In prostate cancer, the approval of 2 PARP inhibitors excited the field. In May 2020, the FDA approved olaparib (Lynparza) for the treatment of patients with metastatic castration-resistant prostate cancer(mCRPC) who have deleterious or suspected deleterious germline or somatic homologous recombination repair (HRR) gene mutations and have progressed following prior therapy with a new hormonal agent. The approval of this PARP inhibitor was based on findings from the phase 3 PROfound clinical trial, which demonstrated a 66% reduction in the risk of disease progression or death with olaparib versus enzalutamide (Xtandi) or abiraterone acetate (Zytiga) in patients with BRCA1/2 or ATM mutations.
A few days prior to this approval, rucaparib (Rubraca) received FDA approval for adult patients with mCRPC who have a deleterious BRCA mutation (germline and/or somatic)-associated disease and have received prior androgen receptor-directed therapy and a taxane-based chemotherapy. The TRITON trials provided supportive data for this approval, exploring the use of rucaparib in patients with mCRPC and alterations in HRR-related genes.
Maha Hussain, MD
“Olaparib was approved in prostate cancer, and rucaparib also, so around summertime, there were 2 approvals issued by the FDA. The companion diagnostic was also approved for testing for the patients,” said Maha Hussain, MD, who is the Genevieve E. Teuton Professor of Medicine in the Division of Hematology and Oncology, Department of Medicine, and deputy director at the Robert H. Lurie Comprehensive Cancer Center of the Northwestern University Feinberg School of Medicine, in an interview with Targeted Oncology. “What I'm looking forward to is more approvals from the FDA in prostate cancer. I have to say in my career time, the last 10 years have been really tremendous in terms of the approvals from the FDA in the castration-resistant space. It's exciting times. We've been set back by COVID-19, but I do think that we are on a move forward and an upward ladder, so to speak, in terms of better research, and looking forward to much better times and 2021 and onwards.”
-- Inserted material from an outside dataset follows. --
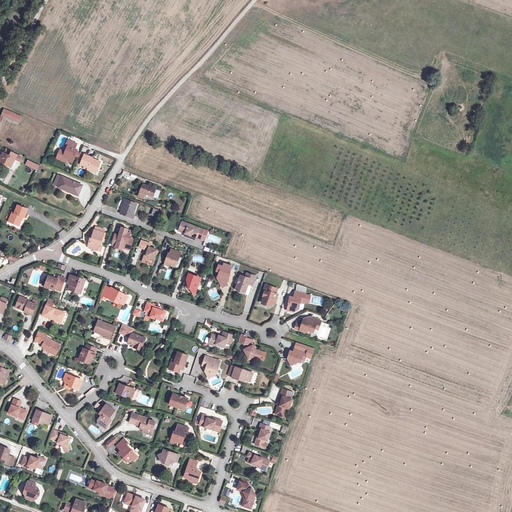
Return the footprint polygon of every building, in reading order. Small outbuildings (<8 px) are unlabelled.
[(5,109),(3,115),(21,124),(24,118),(5,109)] [(75,157),(77,154),(77,152),(74,151),(77,145),(69,142),(66,147),(69,148),(65,158),(70,160),(73,162),(75,157)] [(16,159),(11,156),(4,153),(0,160),(0,161),(11,167),(16,159)] [(85,156),(84,158),(82,163),(80,166),(87,169),(87,171),(91,173),(92,171),(96,173),(100,163),(95,161),(94,162),(91,161),(91,160),(85,156)] [(37,171),(40,165),(28,159),(25,165),(37,171)] [(8,169),(3,183),(9,184),(13,171),(8,169)] [(62,178),(58,189),(68,192),(69,191),(79,194),(82,185),(62,178)] [(155,190),(143,186),(139,197),(143,199),(145,193),(153,196),(155,190)] [(129,202),(124,200),(119,213),(133,218),(134,215),(133,214),(137,204),(129,201),(129,202)] [(10,222),(16,224),(17,222),(21,224),(24,217),(26,218),(29,209),(18,205),(15,214),(14,213),(10,222)] [(195,238),(200,240),(204,231),(181,222),(178,232),(185,234),(188,235),(187,238),(194,241),(195,238)] [(126,250),(129,251),(130,247),(135,249),(138,242),(133,240),(134,236),(131,234),(132,232),(125,230),(122,239),(121,243),(117,242),(116,247),(120,248),(119,250),(126,252),(126,250)] [(98,232),(95,242),(97,242),(95,247),(92,246),(92,248),(93,251),(101,253),(102,250),(104,247),(107,240),(108,240),(109,236),(107,235),(108,232),(104,231),(103,234),(98,233),(98,232)] [(143,249),(150,252),(152,253),(148,264),(156,268),(161,252),(153,249),(154,246),(146,242),(143,249)] [(172,255),(169,264),(173,266),(178,268),(182,259),(183,260),(185,255),(175,251),(174,255),(172,255)] [(6,252),(5,258),(17,262),(19,256),(6,252)] [(220,273),(220,275),(223,282),(221,283),(223,288),(229,286),(228,282),(231,276),(229,275),(232,268),(225,265),(224,267),(220,266),(218,272),(220,273)] [(255,284),(256,281),(255,281),(256,277),(248,274),(247,278),(242,276),(237,289),(239,291),(244,294),(247,294),(251,286),(253,286),(255,284)] [(202,279),(192,275),(189,281),(193,285),(191,288),(196,295),(202,279)] [(73,288),(71,292),(81,296),(87,282),(82,280),(82,281),(80,281),(79,284),(76,282),(78,278),(71,276),(67,285),(70,287),(73,288)] [(46,279),(45,282),(47,283),(45,288),(54,292),(55,290),(61,292),(66,280),(59,277),(58,281),(49,277),(46,279)] [(270,307),(273,306),(276,299),(278,298),(279,296),(277,295),(278,290),(266,286),(264,292),(266,293),(264,297),(265,298),(263,304),(270,307)] [(112,290),(105,287),(101,299),(106,302),(108,299),(115,303),(116,301),(121,304),(124,306),(129,298),(121,293),(112,289),(112,290)] [(303,304),(305,304),(307,295),(297,293),(295,299),(291,298),(291,302),(292,303),(291,306),(290,306),(288,312),(295,313),(295,311),(298,311),(300,310),(301,305),(303,304)] [(31,301),(21,297),(17,307),(26,311),(25,312),(34,316),(38,305),(39,302),(32,299),(31,301)] [(1,300),(0,299),(0,311),(4,314),(9,304),(1,301),(1,300)] [(44,315),(53,319),(53,317),(64,321),(67,313),(54,308),(55,303),(50,301),(48,306),(44,315)] [(158,310),(158,308),(155,307),(156,306),(148,303),(145,312),(149,313),(153,315),(152,318),(164,322),(167,314),(162,312),(158,310)] [(139,317),(142,310),(135,308),(132,315),(139,317)] [(105,334),(104,337),(104,338),(109,340),(115,328),(88,317),(84,326),(105,334)] [(298,323),(296,330),(306,333),(310,332),(314,333),(316,329),(317,326),(320,327),(322,322),(314,318),(312,322),(305,320),(303,325),(298,323)] [(83,328),(104,337),(105,334),(84,326),(83,328)] [(45,334),(41,332),(37,340),(41,342),(45,334)] [(4,339),(10,341),(13,335),(6,333),(4,339)] [(127,343),(135,346),(142,348),(146,338),(131,333),(127,343)] [(45,334),(41,342),(44,345),(44,346),(47,348),(46,349),(57,356),(63,347),(49,338),(49,337),(45,334)] [(230,344),(233,337),(222,334),(220,338),(217,337),(217,338),(211,336),(208,346),(214,348),(215,346),(223,349),(223,348),(226,349),(228,349),(229,343),(230,344)] [(244,351),(248,359),(254,356),(260,358),(262,353),(254,351),(252,345),(253,342),(245,340),(243,346),(245,350),(244,351)] [(86,345),(79,360),(89,364),(93,357),(94,358),(98,349),(86,345)] [(287,358),(289,362),(292,361),(294,365),(297,363),(297,362),(301,363),(302,360),(304,361),(305,358),(306,355),(312,357),(314,350),(301,345),(299,350),(297,354),(294,352),(290,351),(287,358)] [(169,371),(179,374),(180,370),(183,372),(188,358),(178,354),(175,362),(172,361),(169,371)] [(220,363),(205,358),(202,367),(206,368),(204,373),(209,380),(215,376),(220,363)] [(0,377),(1,378),(0,379),(0,380),(2,381),(3,379),(5,379),(5,378),(7,379),(10,371),(3,367),(4,365),(0,362),(0,377)] [(240,380),(244,381),(249,383),(252,375),(234,368),(231,379),(240,382),(240,380)] [(73,386),(72,388),(79,391),(83,381),(66,374),(64,379),(66,383),(67,384),(73,386)] [(184,374),(182,380),(195,384),(197,377),(184,374)] [(136,390),(121,383),(117,393),(123,395),(123,394),(132,398),(136,390)] [(276,414),(283,416),(284,417),(286,410),(288,411),(291,402),(289,401),(291,394),(282,390),(279,398),(282,399),(279,407),(277,406),(275,413),(276,414)] [(184,398),(181,397),(177,395),(176,397),(172,396),(169,406),(184,411),(188,401),(184,399),(184,398)] [(10,414),(19,418),(20,416),(27,418),(29,412),(21,408),(23,403),(16,400),(10,414)] [(117,411),(107,404),(102,411),(103,412),(102,414),(103,415),(99,420),(99,425),(103,428),(104,425),(105,426),(108,423),(111,424),(113,421),(110,420),(117,411)] [(36,417),(35,420),(33,423),(39,425),(40,422),(41,423),(42,420),(48,422),(51,424),(54,415),(39,410),(36,417)] [(129,424),(135,426),(139,416),(133,414),(129,424)] [(149,433),(148,436),(152,437),(153,433),(156,426),(157,423),(151,421),(150,424),(146,422),(142,421),(143,418),(139,416),(135,426),(140,428),(139,430),(144,432),(149,433)] [(198,426),(212,431),(213,429),(219,431),(222,422),(216,420),(215,422),(212,421),(207,419),(208,418),(202,416),(198,426)] [(176,424),(171,439),(172,442),(175,442),(182,445),(186,432),(187,433),(188,428),(176,424)] [(259,438),(257,437),(254,445),(263,448),(266,440),(268,441),(271,433),(270,432),(271,428),(261,424),(259,429),(262,429),(260,434),(259,438)] [(61,436),(60,438),(59,442),(63,444),(62,445),(65,451),(71,449),(68,442),(70,437),(66,435),(63,434),(65,430),(60,428),(58,435),(61,436)] [(123,457),(127,462),(136,455),(128,445),(129,444),(125,439),(117,446),(120,451),(118,451),(123,457)] [(2,462),(8,465),(11,458),(6,456),(8,452),(0,448),(0,459),(2,460),(2,462)] [(163,453),(158,455),(160,461),(165,463),(164,464),(169,466),(171,461),(177,463),(180,455),(164,450),(163,453)] [(271,461),(264,457),(263,461),(260,459),(261,458),(249,453),(247,457),(249,458),(248,462),(258,467),(259,466),(266,469),(271,461)] [(138,458),(136,455),(127,462),(129,464),(138,458)] [(30,460),(25,458),(21,466),(31,470),(32,468),(36,470),(36,468),(42,470),(46,460),(38,457),(37,459),(31,457),(30,460)] [(195,472),(195,470),(198,462),(190,460),(185,477),(188,479),(190,481),(193,480),(198,482),(202,472),(197,471),(196,472),(195,472)] [(102,494),(101,496),(108,499),(112,490),(106,487),(107,486),(103,484),(102,486),(100,485),(100,483),(96,482),(95,483),(90,481),(88,486),(93,488),(93,491),(99,493),(102,494)] [(27,490),(25,496),(27,500),(32,502),(33,499),(34,499),(37,500),(40,492),(38,489),(35,488),(36,485),(28,483),(26,490),(27,490)] [(247,500),(245,507),(251,510),(255,500),(254,497),(255,496),(253,489),(250,488),(249,485),(241,483),(238,491),(245,493),(245,495),(247,500)] [(140,511),(144,500),(127,494),(124,504),(132,506),(130,511),(132,511),(140,511)] [(221,496),(219,502),(225,504),(228,498),(221,496)] [(73,510),(71,511),(84,511),(86,508),(84,505),(86,502),(76,499),(74,505),(67,502),(64,511),(67,511),(68,511),(69,509),(73,510)]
The FoundationOne®Liquid CDx approval was expanded as a companion diagnostic for olaparib in November 2020. The test was initially granted approval in August 2020 for the indication of patients with any solid tumor. This olaparib indication followed news from October 2020, indicating FoundationOne CDx as a companion diagnostic to identify patients who may receive benefit from rucaparib, alectinib (Alecensa), or alpelisib (Piqray), which are approved in different solid tumors. In the prostate cancer space, the companion diagnostic is used to identify BRCA1/2 and ATM genes in patients with mCRPC who are eligible for treatment with olaparib.
“There is a lot of excitement about PARP inhibitors, and there are many PARP inhibitors right now that are undergoing evaluation in prostate cancer, which is exciting,” said Hussain. “The research in prostate cancer has really blossomed in an incredible way at multiple fronts, and so I do think we're seeing acceleration in terms of the research and its outcomes.”